CONJURE up images of dining in an Oxford college, and pictures of formal halls with tables laden with dishes of game and other meats may spring to mind. But one group of students at the University of Oxford is trying to modernise the college dining experience by ranking colleges according to their vegetarian and vegan fare.
The initiative from the university’s Animal Ethics Society hopes to challenge colleges to improve on the quality of their catering for vegetarians and vegans.

The results of a survey will be published in the style of the Norrington Table, which ranks colleges by their examination results.
The Revd Professor Andrew Linzey is a senior member of the society. He said: “Oxford is known as a place of excellence, but its vegetarian fare is often barely adequate. We believe that the quality of provision of veggie food influences prospective students’ choice of colleges.
“Since most students have no alternative but to pay for their meals at college, it seems only right that they should know whether the food served up will be adequate.”
The president of the society, Felix Taylor, of St Hugh’s College, is a second-year student and has been vegan for three years.
He said that the survey asked students to rate the three best colleges and the three worst. In a similar survey three years ago, Mansfield College came out on top, and Magdalen was the worst.
Since then, an increasing number of students have become vegetarian or vegan, he said — and some colleges have even recruited chefs who are specially trained in vegetarian and vegan cooking.
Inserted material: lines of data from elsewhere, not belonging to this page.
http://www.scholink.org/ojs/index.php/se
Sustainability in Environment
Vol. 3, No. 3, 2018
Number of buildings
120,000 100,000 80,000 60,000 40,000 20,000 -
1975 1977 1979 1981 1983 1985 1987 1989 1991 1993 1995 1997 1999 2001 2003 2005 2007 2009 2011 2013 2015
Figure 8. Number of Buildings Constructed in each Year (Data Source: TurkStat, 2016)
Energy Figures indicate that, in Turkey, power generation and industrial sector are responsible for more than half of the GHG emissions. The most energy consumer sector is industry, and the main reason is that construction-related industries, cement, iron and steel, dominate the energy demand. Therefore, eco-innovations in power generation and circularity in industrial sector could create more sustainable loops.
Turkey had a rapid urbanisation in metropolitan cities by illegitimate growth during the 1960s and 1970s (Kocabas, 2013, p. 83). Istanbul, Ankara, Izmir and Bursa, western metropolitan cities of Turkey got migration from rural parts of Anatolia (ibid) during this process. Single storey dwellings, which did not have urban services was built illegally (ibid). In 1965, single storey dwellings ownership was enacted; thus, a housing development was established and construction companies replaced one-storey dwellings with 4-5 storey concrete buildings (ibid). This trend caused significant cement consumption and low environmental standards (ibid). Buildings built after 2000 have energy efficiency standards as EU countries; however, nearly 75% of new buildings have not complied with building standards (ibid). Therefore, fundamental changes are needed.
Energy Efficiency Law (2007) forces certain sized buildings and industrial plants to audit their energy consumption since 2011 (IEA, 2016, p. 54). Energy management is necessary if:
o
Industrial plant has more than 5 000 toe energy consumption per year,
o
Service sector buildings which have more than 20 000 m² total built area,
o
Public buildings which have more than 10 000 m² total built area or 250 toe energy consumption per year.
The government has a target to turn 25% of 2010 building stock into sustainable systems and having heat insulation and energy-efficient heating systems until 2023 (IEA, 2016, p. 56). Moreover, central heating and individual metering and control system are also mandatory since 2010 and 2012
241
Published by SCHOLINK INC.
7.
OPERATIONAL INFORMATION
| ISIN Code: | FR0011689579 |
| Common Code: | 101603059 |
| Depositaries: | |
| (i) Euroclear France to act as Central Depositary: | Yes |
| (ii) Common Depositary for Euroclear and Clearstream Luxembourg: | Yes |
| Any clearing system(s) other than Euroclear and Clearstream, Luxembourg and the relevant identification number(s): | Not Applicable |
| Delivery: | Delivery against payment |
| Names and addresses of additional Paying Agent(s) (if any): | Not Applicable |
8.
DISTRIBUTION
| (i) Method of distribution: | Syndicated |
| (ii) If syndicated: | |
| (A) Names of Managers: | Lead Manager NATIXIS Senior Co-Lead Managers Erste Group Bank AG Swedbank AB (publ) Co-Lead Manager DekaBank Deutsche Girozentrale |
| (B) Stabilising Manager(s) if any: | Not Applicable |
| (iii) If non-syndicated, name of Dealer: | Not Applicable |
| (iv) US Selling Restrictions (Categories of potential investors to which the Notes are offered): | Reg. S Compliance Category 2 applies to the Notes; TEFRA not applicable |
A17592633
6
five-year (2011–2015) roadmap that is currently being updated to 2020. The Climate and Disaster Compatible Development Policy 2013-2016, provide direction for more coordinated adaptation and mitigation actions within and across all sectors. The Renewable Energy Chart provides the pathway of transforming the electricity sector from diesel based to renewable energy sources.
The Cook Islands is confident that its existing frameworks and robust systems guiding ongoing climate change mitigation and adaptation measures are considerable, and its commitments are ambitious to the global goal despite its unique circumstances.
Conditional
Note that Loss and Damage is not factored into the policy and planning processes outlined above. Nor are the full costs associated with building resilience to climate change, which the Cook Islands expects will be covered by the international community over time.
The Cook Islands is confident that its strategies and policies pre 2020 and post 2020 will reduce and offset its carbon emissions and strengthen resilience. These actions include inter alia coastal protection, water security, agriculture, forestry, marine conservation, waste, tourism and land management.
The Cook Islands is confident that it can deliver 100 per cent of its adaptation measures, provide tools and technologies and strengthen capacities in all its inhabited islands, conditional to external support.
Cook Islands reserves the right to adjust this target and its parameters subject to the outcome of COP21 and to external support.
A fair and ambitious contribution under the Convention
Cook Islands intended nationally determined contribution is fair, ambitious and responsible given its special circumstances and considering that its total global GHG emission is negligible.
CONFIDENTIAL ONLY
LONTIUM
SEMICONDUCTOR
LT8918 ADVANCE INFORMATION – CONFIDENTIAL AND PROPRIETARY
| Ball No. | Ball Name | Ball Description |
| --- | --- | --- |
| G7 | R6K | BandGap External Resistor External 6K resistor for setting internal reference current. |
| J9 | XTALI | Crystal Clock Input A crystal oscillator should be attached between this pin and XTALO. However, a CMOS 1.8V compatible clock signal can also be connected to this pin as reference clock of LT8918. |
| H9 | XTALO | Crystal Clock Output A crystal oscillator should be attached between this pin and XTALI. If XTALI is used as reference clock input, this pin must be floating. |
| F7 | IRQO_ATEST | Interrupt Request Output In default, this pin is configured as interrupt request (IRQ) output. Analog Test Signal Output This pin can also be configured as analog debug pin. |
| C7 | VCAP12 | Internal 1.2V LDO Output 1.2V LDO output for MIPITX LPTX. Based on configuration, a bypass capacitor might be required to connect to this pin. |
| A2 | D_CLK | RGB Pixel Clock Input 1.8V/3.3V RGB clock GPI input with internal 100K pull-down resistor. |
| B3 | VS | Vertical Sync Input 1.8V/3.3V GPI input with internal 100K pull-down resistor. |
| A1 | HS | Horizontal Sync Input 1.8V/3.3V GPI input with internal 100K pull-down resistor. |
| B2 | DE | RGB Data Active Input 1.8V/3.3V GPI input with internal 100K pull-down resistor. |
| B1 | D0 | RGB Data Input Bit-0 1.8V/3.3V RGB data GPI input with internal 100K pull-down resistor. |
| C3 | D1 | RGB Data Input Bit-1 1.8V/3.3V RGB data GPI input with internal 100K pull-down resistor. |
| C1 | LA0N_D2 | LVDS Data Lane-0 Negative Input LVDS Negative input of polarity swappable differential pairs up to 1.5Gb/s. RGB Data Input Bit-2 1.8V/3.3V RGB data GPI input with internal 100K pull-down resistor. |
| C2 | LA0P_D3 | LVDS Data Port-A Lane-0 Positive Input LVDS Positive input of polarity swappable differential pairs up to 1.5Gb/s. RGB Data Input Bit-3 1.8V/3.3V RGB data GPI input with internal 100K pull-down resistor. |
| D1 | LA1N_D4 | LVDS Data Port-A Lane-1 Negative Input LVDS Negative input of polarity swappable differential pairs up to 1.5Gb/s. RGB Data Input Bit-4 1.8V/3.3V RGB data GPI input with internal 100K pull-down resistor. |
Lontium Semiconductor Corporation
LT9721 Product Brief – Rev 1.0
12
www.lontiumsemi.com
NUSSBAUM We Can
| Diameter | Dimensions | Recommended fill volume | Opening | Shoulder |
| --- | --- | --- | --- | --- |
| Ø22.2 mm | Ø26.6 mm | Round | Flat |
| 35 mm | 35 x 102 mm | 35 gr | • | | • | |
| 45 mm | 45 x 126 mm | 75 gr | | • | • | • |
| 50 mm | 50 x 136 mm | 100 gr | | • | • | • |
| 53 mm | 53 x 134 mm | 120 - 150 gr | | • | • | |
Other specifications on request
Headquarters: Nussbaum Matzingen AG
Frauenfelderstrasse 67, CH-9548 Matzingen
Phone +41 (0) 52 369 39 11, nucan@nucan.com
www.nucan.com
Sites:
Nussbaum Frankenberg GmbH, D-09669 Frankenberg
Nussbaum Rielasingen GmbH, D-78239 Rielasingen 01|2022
“A vegetarian or vegan diet is growing in popularity, and students have to pay the same price for food in college, whether they eat meat or not; so it makes sense to try to encourage colleges to try to improve their catering,” he said. “It’s unfair to force these students to go outside college to forage for their own food, just because the choice of college food is poor. It doesn’t go with the spirit of community that colleges are trying to encourage.”